Sejumlah produk perundang-undangan itu, di antaranya Peraturan Presiden Nomor 17 tahun 2015 tentang Kementerian Agraria dan Tata Ruang dan Peraturan Presiden Nomor 20 Tahun 2015 tentang Badan Pertanahan Nasional, serta Surat Edaran Menteri LHK Nomor SE.1/Menlhk-II/2015 tentang Penanganan Kasus-Kasus Lingkungan Hidup dan Kehutanan.

Harapannya, pemerintah daerah mengeluarkan produk hukum turunan dari peraturan yang lebih tinggi sehingga penyelesaian konflik lahan di Provinsi Jambi dapat dilakukan dengan lebih optimal di tingkat daerah.

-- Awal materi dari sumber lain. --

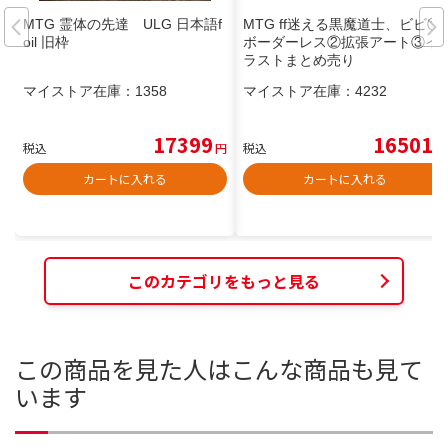
MTG 霊体の先達 ULG 日本語f
MTG ff迷える黒魔道士、ビビ①
oil 旧枠
ボーダーレス②拡張アート③イ
ラストまとめ売り
マイストア在庫：
1358
マイストア在庫：
4232
17399
16501
税込
円
税込
円
カートに入れる
カートに入れる
このカテゴリをもっと見る
この商品を見た人はこんな商品も見て
います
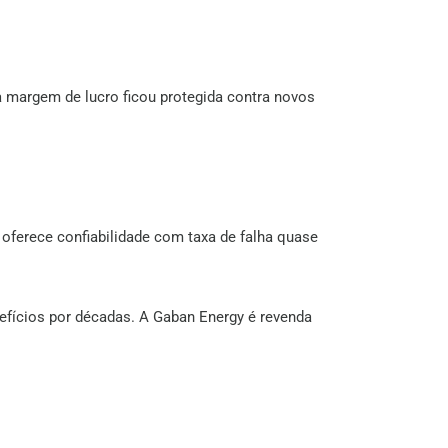
 margem de lucro ficou protegida contra novos
 oferece confiabilidade com taxa de falha quase
nefícios por décadas. A Gaban Energy é revenda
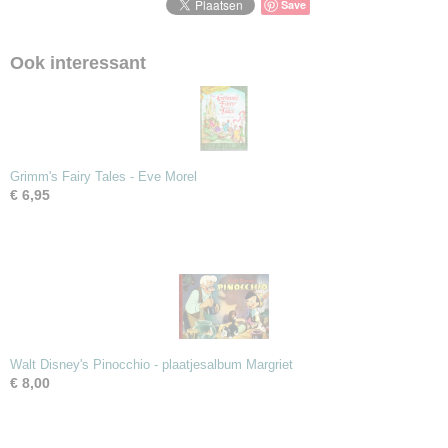
Save
Ook interessant
Grimm's Fairy Tales - Eve Morel
€ 6,95
Walt Disney's Pinocchio - plaatjesalbum Margriet
€ 8,00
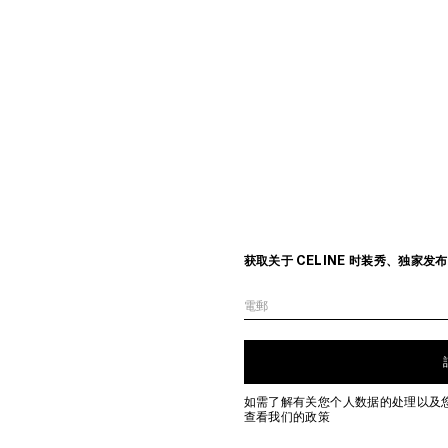
获取关于 CELINE 时装秀、独家
電郵
如需了解有关您个人数据的处理以及
查看我们的政策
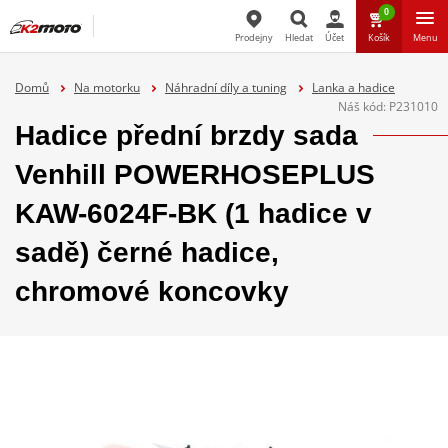
0
Prodejny
Hledat
Účet
Košík
Menu
Hledat
Domů
Na motorku
Náhradní díly a tuning
Lanka a hadice
Náš kód:
P231010
Hadice přední brzdy sada
Venhill POWERHOSEPLUS
KAW-6024F-BK (1 hadice v
sadě) černé hadice,
chromové koncovky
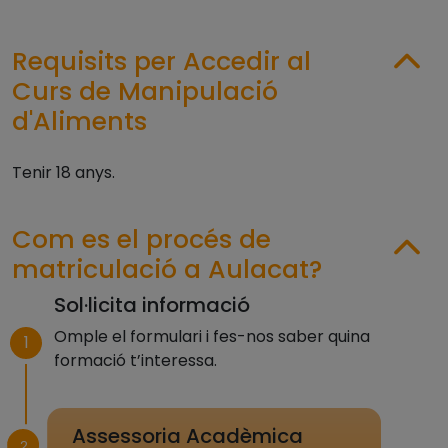
Requisits per Accedir al
Curs de Manipulació
d'Aliments
Tenir 18 anys.
Com es el procés de
matriculació a Aulacat?
Sol·licita informació
Omple el formulari i fes-nos saber quina
1
formació t’interessa.
Assessoria Acadèmica
2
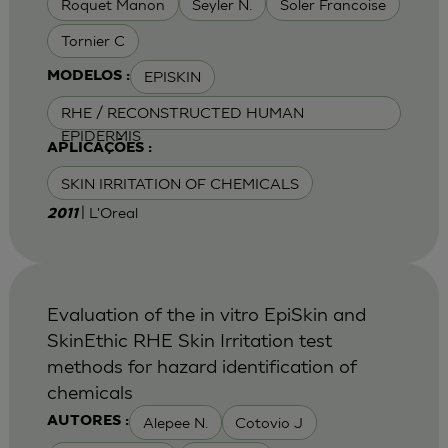
Roquet Manon
Seyler N.
Soler Francoise
Tornier C
EPISKIN
MODELOS :
RHE / RECONSTRUCTED HUMAN
EPIDERMIS
APLICAÇÕES :
SKIN IRRITATION OF CHEMICALS
| L'Oreal
2011
Evaluation of the in vitro EpiSkin and
SkinEthic RHE Skin Irritation test
methods for hazard identification of
chemicals
Alepee N.
Cotovio J
AUTORES :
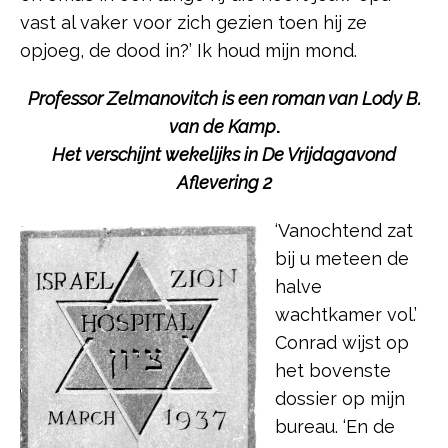
vast al vaker voor zich gezien toen hij ze
opjoeg, de dood in?’ Ik houd mijn mond.
Professor Zelmanovitch is een roman van Lody B.
van de Kamp
.
Het
verschijnt wekelijks in
De Vrijdagavond
Aflevering 2
‘Vanochtend zat
bij u meteen de
halve
wachtkamer vol.’
Conrad wijst op
het bovenste
dossier op mijn
bureau. ‘En de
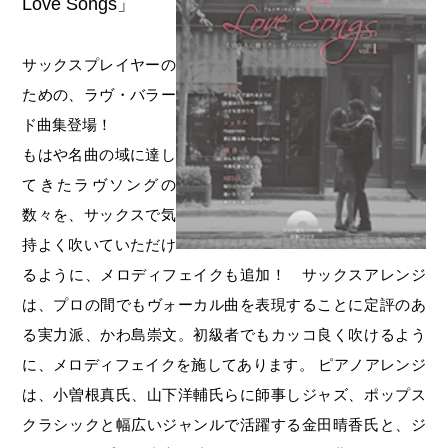
Love Songs」
サックスプレイヤーの
ための、ラヴ・バラー
ド曲集登場！
もはや名曲の域に達し
てきたラヴソングの
数々を、サックスで気
持よく吹いていただけ
るように、メロディフェイクも追加！ サックスアレンジ
は、プロの間でもヴォーカル曲を表現することに定評のあ
る実力派、かわ島崇文。初級者でもカッコ良く吹けるよう
に、メロディフェイクを施してあります。 ピアノアレンジ
は、小曽根真氏、山下洋輔氏らに師事しジャズ、ポップス
クラシックと幅広いジャンルで活躍する金田晴香氏と、ジ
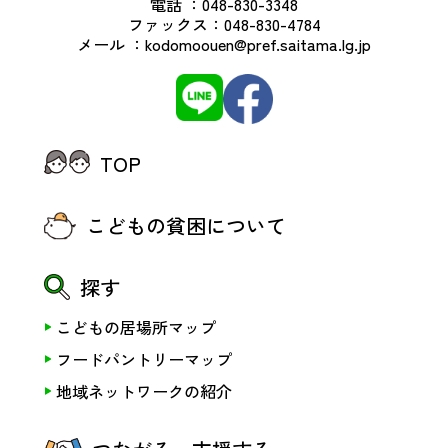
電話 ：
048-830-3348
ファックス：
048-830-4784
メール ：
kodomoouen@pref.saitama.lg.jp
TOP
こどもの貧困について
探す
こどもの居場所マップ
フードパントリーマップ
地域ネットワークの紹介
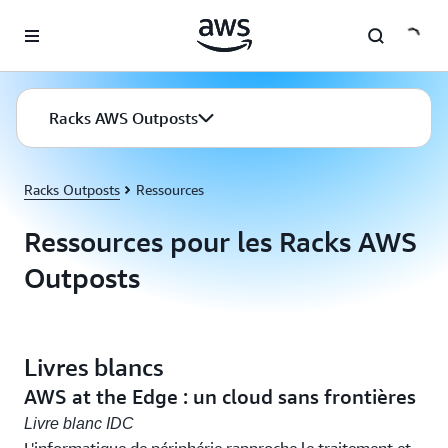
Passer au contenu principal
Racks AWS Outposts
Racks Outposts
Ressources
Ressources pour les Racks AWS
Outposts
Livres blancs
AWS at the Edge : un cloud sans frontières
Livre blanc IDC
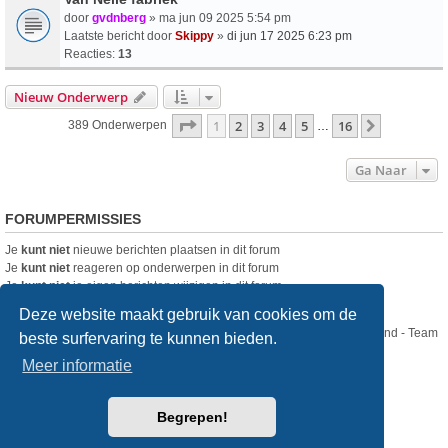
door
gvdnberg
» ma jun 09 2025 5:54 pm
Laatste bericht door
Skippy
»
di jun 17 2025 6:23 pm
Reacties:
13
Nieuw Onderwerp
Pagina
1
Van
16
1
2
3
4
5
16
Volgende
389 Onderwerpen
…
Ga Naar
FORUMPERMISSIES
Je
kunt niet
nieuwe berichten plaatsen in dit forum
Je
kunt niet
reageren op onderwerpen in dit forum
Je
kunt niet
je eigen berichten wijzigen in dit forum
Je
kunt niet
je eigen berichten verwijderen in dit forum
Deze website maakt gebruik van cookies om de
Nikon Club Nederland - Team
beste surfervaring te kunnen bieden.
Forum
Contact
Meer informatie
Copyright © Nikon Club Nederland 2023
Begrepen!
Powered by
phpBB
® Forum Software © phpBB Limited
Style
we_universal
created by INVENTEA & v12mike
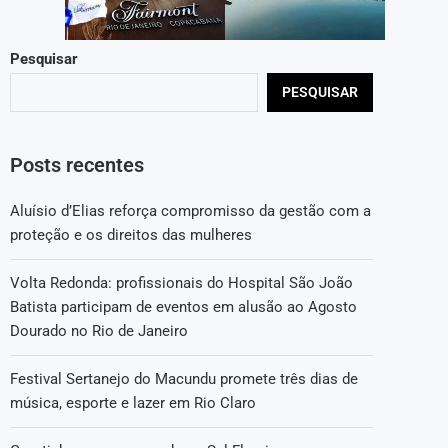
Pesquisar
PESQUISAR
Posts recentes
Aluísio d’Elias reforça compromisso da gestão com a
proteção e os direitos das mulheres
Volta Redonda: profissionais do Hospital São João
Batista participam de eventos em alusão ao Agosto
Dourado no Rio de Janeiro
Festival Sertanejo do Macundu promete três dias de
música, esporte e lazer em Rio Claro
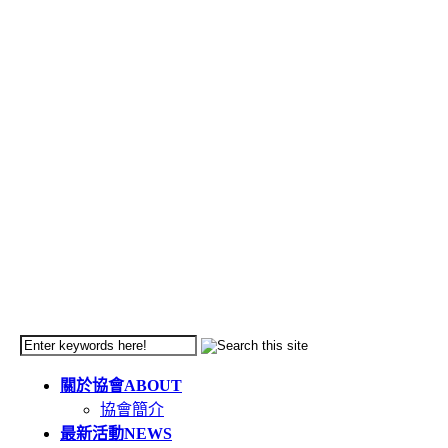
關於協會
ABOUT
協會簡介
最新活動
NEWS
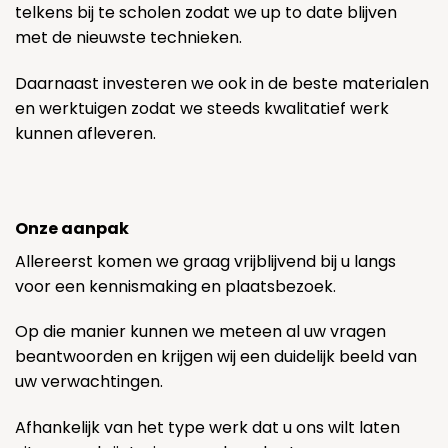
telkens bij te scholen zodat we up to date blijven
met de nieuwste technieken.
Daarnaast investeren we ook in de beste materialen
en werktuigen zodat we steeds kwalitatief werk
kunnen afleveren.
Onze aanpak
Allereerst komen we graag vrijblijvend bij u langs
voor een kennismaking en plaatsbezoek.
Op die manier kunnen we meteen al uw vragen
beantwoorden en krijgen wij een duidelijk beeld van
uw verwachtingen.
Afhankelijk van het type werk dat u ons wilt laten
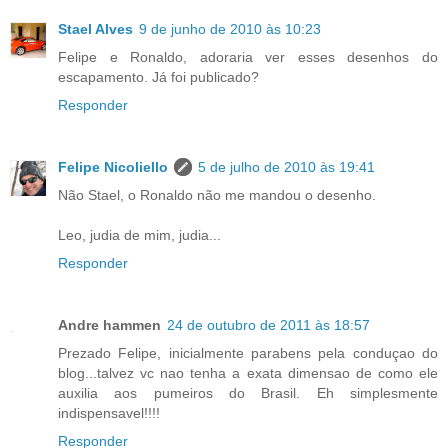
Stael Alves
9 de junho de 2010 às 10:23
Felipe e Ronaldo, adoraria ver esses desenhos do
escapamento. Já foi publicado?
Responder
Felipe Nicoliello
5 de julho de 2010 às 19:41
Não Stael, o Ronaldo não me mandou o desenho.
Leo, judia de mim, judia...
Responder
Andre hammen
24 de outubro de 2011 às 18:57
Prezado Felipe, inicialmente parabens pela conduçao do
blog...talvez vc nao tenha a exata dimensao de como ele
auxilia aos pumeiros do Brasil. Eh simplesmente
indispensavel!!!!
Responder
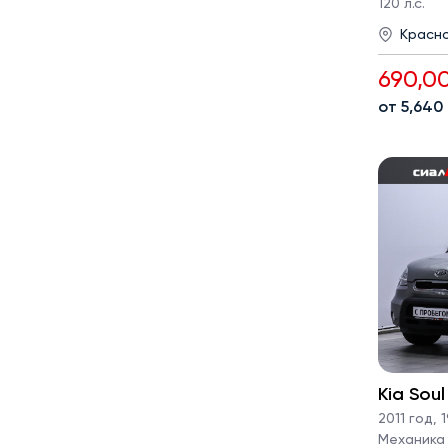
120 л.с.
Красн
690,0
от 5,640
Kia Soul
2011 год
,
1
Механика ·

Dalam kunjungan kerja ke Jambi, Kamis (14/10), Tenaga Ahli Utama Kedeputian Bidang Informasi dan Komunikasi Politik Kantor Staf Presiden (KSP) RI Joanes Joko mengatakan Reforma Agraria salah satu program untuk menyelesaikan konflik lahan di Indonesia.

Melalui sertifikasi lahan milik masyarakat, diharapkan meminimalisasi terjadinya sengketa lahan, baik antarmasyarakat, masyarakat dengan perusahaan, maupun antarperusahaan.

Kunjungan kerja dilakukan pihak KSP ke Provinsi Jambi tersebut, salah satunya untuk mendapatkan informasi dan melakukan evaluasi terhadap perkembangan penyelesaian konflik lahan di daerah itu, karena kasus konflik lahan di Provinsi Jambi cukup tinggi.

Catatan Walhi Jambi ada 156 kasus konflik lahan di Provinsi Jambi yang hingga saat ini belum terselesaikan, bahkan ada kasus konflik lahan yang tidak terselesaikan dalam kurun waktu cukup lama.

Joanes Joko menjelaskan pada tahun ini, pemerintah pusat menargetkan penyelesaian 54 konflik lahan di Provinsi Jambi, salah satu pola yang diterapkan melalui program Reforma Agraria dan pendekatan-pendekatan yang dilakukan melalui instansi terkait.